◆ Problem 1
From the entries, repeat every line from the one containing "egoria popular" through the final line of the entries, inclusive. Leave the pictures out.

------ Exercise text ------

Source and Amount of Funds
Item 3 of the 13D is hereby amended and restated to read as follows:
The Reporting Persons, in the aggregate, have invested $3,708,615.69 in the Issuer’s Common Stock. The above amount includes any commissions incurred in making the investments. The source of these funds was the working capital of the Fund and personal funds of Mr. Bakay. The Fund holds its shares of Common Stock through a margin account with Jefferies & Company, Inc. Mr. Bakay does not hold his shares of Common Stock through a margin account.
Item 4.  
Purpose of the Transaction
Item 4 of the 13D is hereby amended to add the following:
The Reporting Persons continue to acquire the shares of Common Stock for investment purposes.
Item 5.  
Interest in Securities of the Issuer
Item 5 of the 13D is hereby amended and restated to read as follows:
(a) As of the open of business on November 26, 2010, the Fund is the beneficial owner of the 1,330,000 shares of Common Stock it beneficially holds, which represents 14.5% of the Issuer’s outstanding shares of Common Stock. BBS Management, BBS GP, and BBS Capital are each the beneficial owners of the 1,330,000 shares of Common Stock of the Issuer held by the Fund, which represents 14.5% of the Issuer’s outstanding shares of Common Stock.
Mr. Bakay is deemed to own the above shares, the 10,000 shares he acquired through the exercise of the Option and the shares underlying the Second Option that are presently exercisable. Thus, he is deemed to own 1,340,937.5 shares of Common Stock, which represents 14.6% of the Issuer’s outstanding Common Stock.

------

◆ Problem 2
Answer these questions from the filing excerpt:
(a) How much have the Reporting Persons invested in the Issuer's Common Stock in total?
(b) Through a margin account with which firm does the Fund hold its shares?
(c) What percentage of the Issuer's outstanding Common Stock is Mr. Bakay deemed to own?

------ Material to process ------

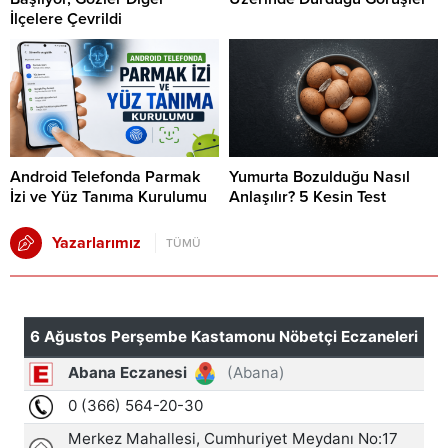
İlçelere Çevrildi
Android Telefonda Parmak
Yumurta Bozulduğu Nasıl
İzi ve Yüz Tanıma Kurulumu
Anlaşılır? 5 Kesin Test
Yazarlarımız
TÜMÜ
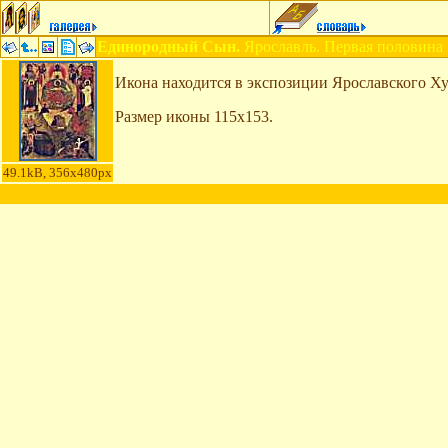
Единородный Сын.
Ярославль. Первая половина 
Икона находится в экспозиции Ярославского Х
Размер иконы 115x153.
49.1kB, 356x480px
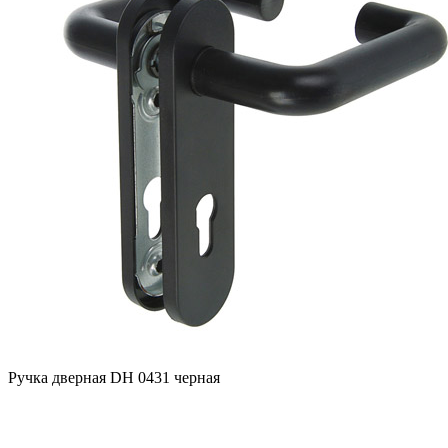
Ручка дверная DH 0431 черная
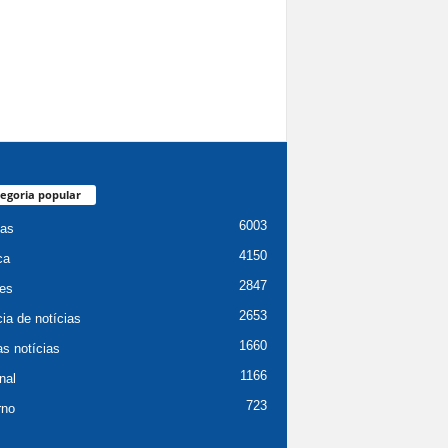
egoria popular
6003
ias
4150
ca
2847
es
2653
ia de notícias
1660
as notícias
1166
nal
723
rno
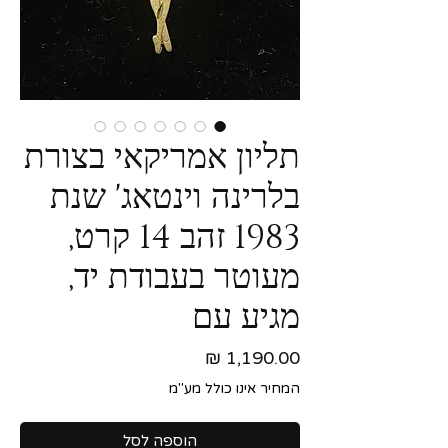
תליון אמריקאי בצורת
בלרינה וינטאג' שנת
1983 זהב 14 קרט,
מעוטר בעבודת יד,
מגיע עם
מחיר
המחיר אינו כולל מע"מ
הוספה לסל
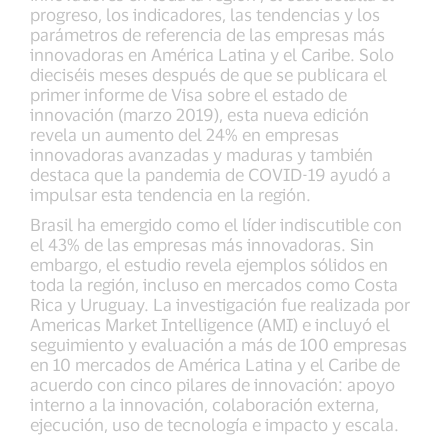
progreso, los indicadores, las tendencias y los
parámetros de referencia de las empresas más
innovadoras en América Latina y el Caribe. Solo
dieciséis meses después de que se publicara el
primer informe de Visa sobre el estado de
innovación (marzo 2019), esta nueva edición
revela un aumento del 24% en empresas
innovadoras avanzadas y maduras y también
destaca que la pandemia de COVID-19 ayudó a
impulsar esta tendencia en la región.
Brasil ha emergido como el líder indiscutible con
el 43% de las empresas más innovadoras. Sin
embargo, el estudio revela ejemplos sólidos en
toda la región, incluso en mercados como Costa
Rica y Uruguay. La investigación fue realizada por
Americas Market Intelligence (AMI) e incluyó el
seguimiento y evaluación a más de 100 empresas
en 10 mercados de América Latina y el Caribe de
acuerdo con cinco pilares de innovación: apoyo
interno a la innovación, colaboración externa,
ejecución, uso de tecnología e impacto y escala.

------

◆ Output 1
egoria popular
6003
ias
4150
ca
2847
es
2653
ia de notícias
1660
as notícias
1166
nal
723
rno
תליון אמריקאי בצורת
בלרינה וינטאג' שנת
1983 זהב 14 קרט,
מעוטר בעבודת יד,
מגיע עם
מחיר
המחיר אינו כולל מע"מ
הוספה לסל
progreso, los indicadores, las tendencias y los
parámetros de referencia de las empresas más
innovadoras en América Latina y el Caribe. Solo
dieciséis meses después de que se publicara el
primer informe de Visa sobre el estado de
innovación (marzo 2019), esta nueva edición
revela un aumento del 24% en empresas
innovadoras avanzadas y maduras y también
destaca que la pandemia de COVID-19 ayudó a
impulsar esta tendencia en la región.
Brasil ha emergido como el líder indiscutible con
el 43% de las empresas más innovadoras. Sin
embargo, el estudio revela ejemplos sólidos en
toda la región, incluso en mercados como Costa
Rica y Uruguay. La investigación fue realizada por
Americas Market Intelligence (AMI) e incluyó el
seguimiento y evaluación a más de 100 empresas
en 10 mercados de América Latina y el Caribe de
acuerdo con cinco pilares de innovación: apoyo
interno a la innovación, colaboración externa,
ejecución, uso de tecnología e impacto y escala.

◆ Output 2
(a) $3,708,615.69
(b) Jefferies & Company, Inc.
(c) 14.6%